Observers believe House leaders will add H.R. 3596 to the version of H.R. 3200 that will be debated on the House floor. A health bill could reach the House floor in early November.
Over in the Senate, leaders said they would let advocates of antitrust exemption repeal offer a repeal amendment when the Senate is debating S. 1796, the America’s Healthy Future Act bill, on the Senate floor. Senate leaders could get their health bill to the floor as early as next week.
First, Senate leaders must meld S. 1796, the Senate Finance Committee’s health bill, with a health bill passed in July by the Senate Health, Education, Labor and Pensions Committee.
The Senate Judiciary Committee recently held a hearing on a stand-alone antitrust exemption repeal bill, S. 1681, the Senate version of H.R. 3596. Senate Majority Leader Harry Reid expressed strong support for the Health Insurance Industry Antitrust Enforcement Act bill, saying, “It is time to pass this legislation and pass it now.”

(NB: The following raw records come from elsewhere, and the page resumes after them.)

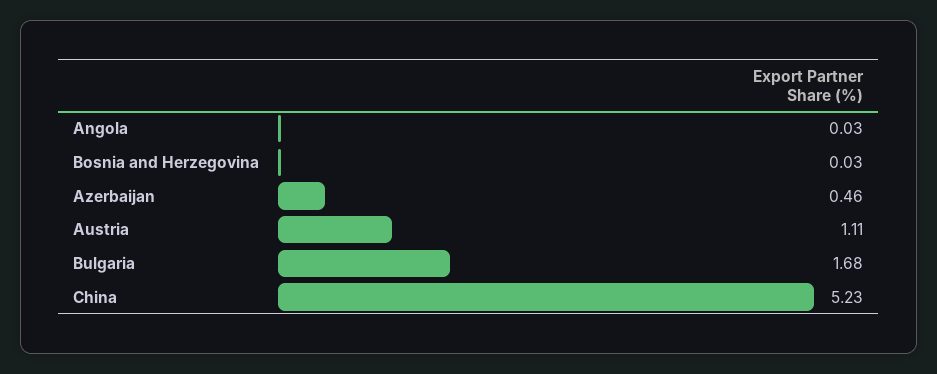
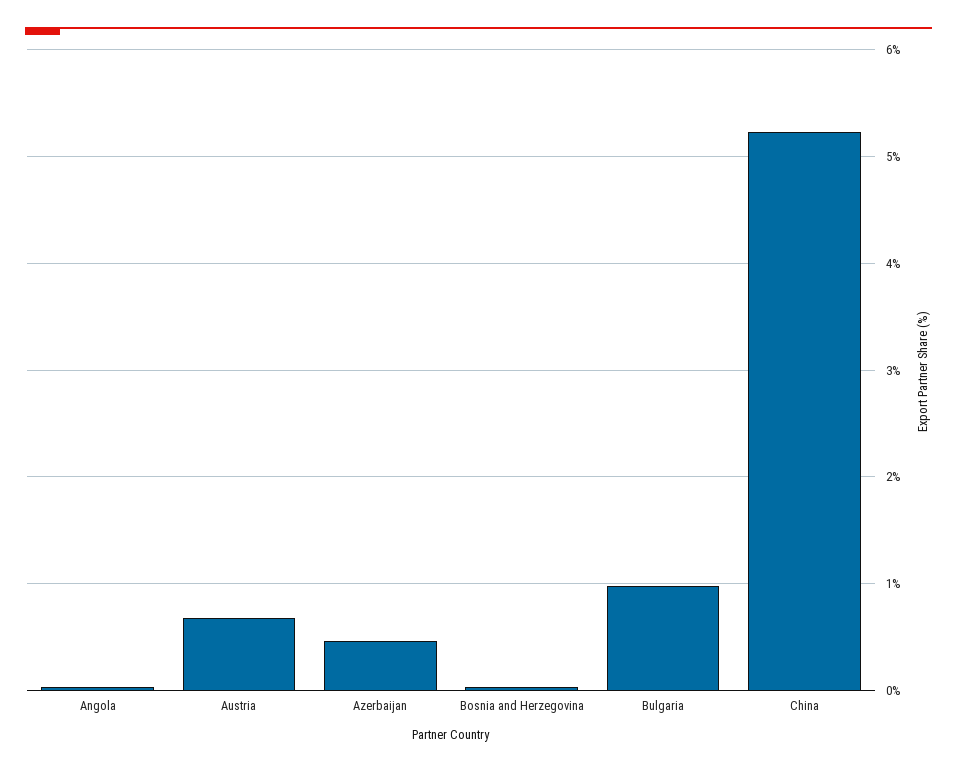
  {
    "Angola": 0.03,
    "Bosnia and Herzegovina": 0.03,
    "Azerbaijan": 0.46,
-   "Austria": 1.11,
+   "Austria": 0.7,
-   "Bulgaria": 1.68,
+   "Bulgaria": 1,
    "China": 5.23
  }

Senate Judiciary Committee Chairman Patrick Leahy, D-Vt., who introduced S. 1681, has welcomed the news that an antitrust repeal amendment will be declared “in order” during floor debate on the Senate health bill.
“The American people deserve reform that serves their needs, not the special interests of insurance companies,” Leahy says in a statement. “Ending this cozy exemption is another way to strengthen consumer choice through a competitive marketplace.”
“The health insurance industry’s antitrust exemption is sort of an accident of American history,” says Sen. Charles Schumer, D-N.Y. “Today, with the health insurance industry one of the most highly concentrated in our entire economy, it is obsolete. We can’t pass effective health care reform if we don’t hold health insurance companies to the same standards as other American industries.”